Ähnlich wie diese Traditionen gehört die Entstehung der Gralslegende mentalitätsgeschichtlich in die Entwicklung der zunehmenden Abendsmahlsfrömmigkeit des 12./13. Jahrhunderts. In dieselbe Zeit fallen auch die Formulierung und Dogmatisierung der Transsubstantiationslehre auf dem Vierten Laterankonzil (1215), die Entstehung des Fronleichnamfestes (1264 von Papst Urban IV. zum Fest der Gesamtkirche erhoben) und die Verdrängung der Kelchkommunion durch Laien (verboten erst 1415 auf dem Konzil von Konstanz, aber schon im Mittelalter zunehmend den Priestern vorbehalten, um die Gefahr versehentlichen Verschüttens des Blutes Christi zu vermeiden).
Die in Gralslegende, Transsubstantiationslehre, Fronleichnam (Fest der leibhaften Gegenwart Christi im Altarsakrament) und Priesterkelch sich ausdrückende Vorstellung von der substanzhaften Gegenwart des Blutes Christi im Abendmahl und seiner Heilswirkung ist geistesgeschichtlich von der scholastischen Hauptkontroverse im Streit zwischen „Realismus“ und „Nominalismus“ bestimmt, dem sog. „Universalienstreit“ - der sich übrigens literarisch in dem Roman „Der Name der Rose“ von Umberto Eco spiegelt.
Keltische Elemente
Wie in die Artusromane sind auch in die Gralslegende alte keltische Motive eingeflossen.

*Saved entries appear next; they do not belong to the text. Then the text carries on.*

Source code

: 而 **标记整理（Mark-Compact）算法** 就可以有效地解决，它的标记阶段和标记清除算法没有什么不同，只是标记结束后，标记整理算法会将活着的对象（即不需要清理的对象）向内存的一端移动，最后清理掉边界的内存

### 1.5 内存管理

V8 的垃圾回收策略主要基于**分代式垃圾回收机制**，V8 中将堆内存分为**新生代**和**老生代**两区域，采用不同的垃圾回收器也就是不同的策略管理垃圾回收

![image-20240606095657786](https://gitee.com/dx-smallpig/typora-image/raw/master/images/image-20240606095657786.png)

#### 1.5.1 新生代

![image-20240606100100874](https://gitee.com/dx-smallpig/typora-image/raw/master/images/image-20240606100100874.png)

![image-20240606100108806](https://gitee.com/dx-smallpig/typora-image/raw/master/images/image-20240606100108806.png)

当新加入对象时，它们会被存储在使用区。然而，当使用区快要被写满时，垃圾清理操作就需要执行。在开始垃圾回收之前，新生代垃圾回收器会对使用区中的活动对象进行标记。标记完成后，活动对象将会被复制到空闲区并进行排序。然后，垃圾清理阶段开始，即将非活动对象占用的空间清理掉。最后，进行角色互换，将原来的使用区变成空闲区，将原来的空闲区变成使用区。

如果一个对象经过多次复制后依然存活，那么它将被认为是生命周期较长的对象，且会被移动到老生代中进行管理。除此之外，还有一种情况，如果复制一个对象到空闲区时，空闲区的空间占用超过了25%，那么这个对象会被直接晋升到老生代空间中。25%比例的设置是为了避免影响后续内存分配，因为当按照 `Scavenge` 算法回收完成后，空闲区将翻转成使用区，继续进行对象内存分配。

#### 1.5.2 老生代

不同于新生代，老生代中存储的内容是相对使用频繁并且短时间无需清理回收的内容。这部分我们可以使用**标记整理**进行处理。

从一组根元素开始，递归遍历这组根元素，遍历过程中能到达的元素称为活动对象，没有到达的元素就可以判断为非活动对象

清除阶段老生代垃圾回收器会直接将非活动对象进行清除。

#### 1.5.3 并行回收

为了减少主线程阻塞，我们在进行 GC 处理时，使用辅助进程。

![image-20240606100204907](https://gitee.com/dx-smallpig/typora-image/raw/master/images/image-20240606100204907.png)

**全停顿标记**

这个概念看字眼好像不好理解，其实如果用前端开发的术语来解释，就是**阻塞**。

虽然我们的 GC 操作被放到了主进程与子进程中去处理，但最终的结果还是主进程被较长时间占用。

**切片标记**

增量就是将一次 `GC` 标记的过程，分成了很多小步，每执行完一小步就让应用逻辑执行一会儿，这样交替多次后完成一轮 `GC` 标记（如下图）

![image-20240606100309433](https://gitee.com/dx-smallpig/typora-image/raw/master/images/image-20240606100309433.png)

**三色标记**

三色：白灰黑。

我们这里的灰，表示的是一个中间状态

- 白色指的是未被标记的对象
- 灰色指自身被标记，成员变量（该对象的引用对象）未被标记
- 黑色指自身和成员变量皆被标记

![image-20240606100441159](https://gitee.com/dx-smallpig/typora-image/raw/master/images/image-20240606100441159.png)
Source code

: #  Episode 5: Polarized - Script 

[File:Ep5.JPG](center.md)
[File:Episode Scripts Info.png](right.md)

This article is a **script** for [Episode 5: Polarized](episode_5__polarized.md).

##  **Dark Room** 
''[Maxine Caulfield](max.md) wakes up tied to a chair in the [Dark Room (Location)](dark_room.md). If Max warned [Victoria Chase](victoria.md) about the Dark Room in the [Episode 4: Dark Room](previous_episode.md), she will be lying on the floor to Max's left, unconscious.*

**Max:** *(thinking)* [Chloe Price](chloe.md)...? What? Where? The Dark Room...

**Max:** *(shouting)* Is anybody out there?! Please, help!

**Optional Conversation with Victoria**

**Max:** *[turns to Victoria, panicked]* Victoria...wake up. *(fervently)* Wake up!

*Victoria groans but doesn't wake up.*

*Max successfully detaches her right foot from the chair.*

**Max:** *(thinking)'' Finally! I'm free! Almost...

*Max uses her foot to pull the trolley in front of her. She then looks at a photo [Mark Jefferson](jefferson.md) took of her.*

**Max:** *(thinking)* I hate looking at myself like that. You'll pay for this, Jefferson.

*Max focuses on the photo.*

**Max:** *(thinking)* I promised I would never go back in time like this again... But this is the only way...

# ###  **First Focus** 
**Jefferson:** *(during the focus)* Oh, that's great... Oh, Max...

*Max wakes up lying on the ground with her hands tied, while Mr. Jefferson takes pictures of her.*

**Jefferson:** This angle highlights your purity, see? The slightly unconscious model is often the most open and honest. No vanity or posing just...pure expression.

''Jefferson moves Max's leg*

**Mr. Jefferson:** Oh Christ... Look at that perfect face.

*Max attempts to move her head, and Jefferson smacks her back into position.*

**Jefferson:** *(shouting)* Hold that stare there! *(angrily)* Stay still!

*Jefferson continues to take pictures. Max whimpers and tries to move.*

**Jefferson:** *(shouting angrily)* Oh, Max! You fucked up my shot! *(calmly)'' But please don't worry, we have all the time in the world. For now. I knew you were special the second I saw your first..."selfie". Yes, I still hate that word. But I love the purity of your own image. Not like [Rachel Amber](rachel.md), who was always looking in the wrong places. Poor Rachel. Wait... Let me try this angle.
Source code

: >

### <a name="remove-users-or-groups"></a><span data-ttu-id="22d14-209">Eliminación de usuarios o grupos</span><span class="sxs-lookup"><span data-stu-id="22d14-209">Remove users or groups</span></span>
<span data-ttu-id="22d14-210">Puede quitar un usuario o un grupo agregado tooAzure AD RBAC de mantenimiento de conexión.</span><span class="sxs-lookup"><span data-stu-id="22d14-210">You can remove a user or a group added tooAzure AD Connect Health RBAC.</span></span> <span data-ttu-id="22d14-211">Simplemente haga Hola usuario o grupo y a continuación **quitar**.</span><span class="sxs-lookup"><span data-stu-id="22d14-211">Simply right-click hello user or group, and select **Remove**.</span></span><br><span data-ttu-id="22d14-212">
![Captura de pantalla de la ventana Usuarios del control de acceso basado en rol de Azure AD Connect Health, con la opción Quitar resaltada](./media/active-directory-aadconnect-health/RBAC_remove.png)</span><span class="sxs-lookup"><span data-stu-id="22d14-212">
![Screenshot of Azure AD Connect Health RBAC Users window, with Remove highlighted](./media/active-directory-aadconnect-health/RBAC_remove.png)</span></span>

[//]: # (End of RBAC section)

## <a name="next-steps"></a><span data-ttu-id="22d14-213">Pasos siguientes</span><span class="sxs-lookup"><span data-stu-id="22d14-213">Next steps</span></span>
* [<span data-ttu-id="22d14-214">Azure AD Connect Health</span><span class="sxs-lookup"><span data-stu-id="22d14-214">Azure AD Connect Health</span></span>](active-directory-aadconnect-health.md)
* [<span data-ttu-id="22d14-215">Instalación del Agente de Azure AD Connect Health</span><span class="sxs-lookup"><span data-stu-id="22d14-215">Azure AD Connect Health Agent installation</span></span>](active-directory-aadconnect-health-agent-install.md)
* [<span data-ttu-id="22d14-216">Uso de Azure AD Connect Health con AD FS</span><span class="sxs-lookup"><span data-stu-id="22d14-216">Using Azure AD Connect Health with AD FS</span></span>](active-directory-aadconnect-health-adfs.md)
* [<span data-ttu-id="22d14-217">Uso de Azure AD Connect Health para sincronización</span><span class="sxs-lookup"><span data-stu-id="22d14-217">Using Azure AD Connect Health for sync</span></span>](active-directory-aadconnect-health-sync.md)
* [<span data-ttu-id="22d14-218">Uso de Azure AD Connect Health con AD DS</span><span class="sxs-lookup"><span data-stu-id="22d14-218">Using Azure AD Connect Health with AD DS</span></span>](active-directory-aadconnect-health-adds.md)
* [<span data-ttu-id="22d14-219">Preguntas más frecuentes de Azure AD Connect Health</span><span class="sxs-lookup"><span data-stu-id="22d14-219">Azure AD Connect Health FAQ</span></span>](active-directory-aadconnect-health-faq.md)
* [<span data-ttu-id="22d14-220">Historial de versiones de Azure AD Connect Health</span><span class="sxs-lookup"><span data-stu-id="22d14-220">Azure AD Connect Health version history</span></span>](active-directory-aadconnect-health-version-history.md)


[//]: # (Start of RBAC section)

Es existiert eine enge Verbindung zwischen dem Mythos des Heiligen Grals und den verschiedenen Legenden, die sich um König Artus und die Ritter der Tafelrunde ranken. Die Geschichte um das verlorene Paradies und die folgende Gralssuche als der Versuch, das Paradies wieder zu erlangen, stehen häufig im Mittelpunkt der Artuslegenden. Sie bilden oft den Hintergrund für zahlreiche andere Legenden, so z. B. auch für die Geschichte des Zauberers Merlin, die Lebensgeschichte Lancelots oder die Erzählungen von der Fraueninsel Avalon.
Auch das Speisewunder des Grals wird auf Vorstellungen von einem magischen Trink- oder Füllhorn in der keltischen Mythologie zurückgeführt.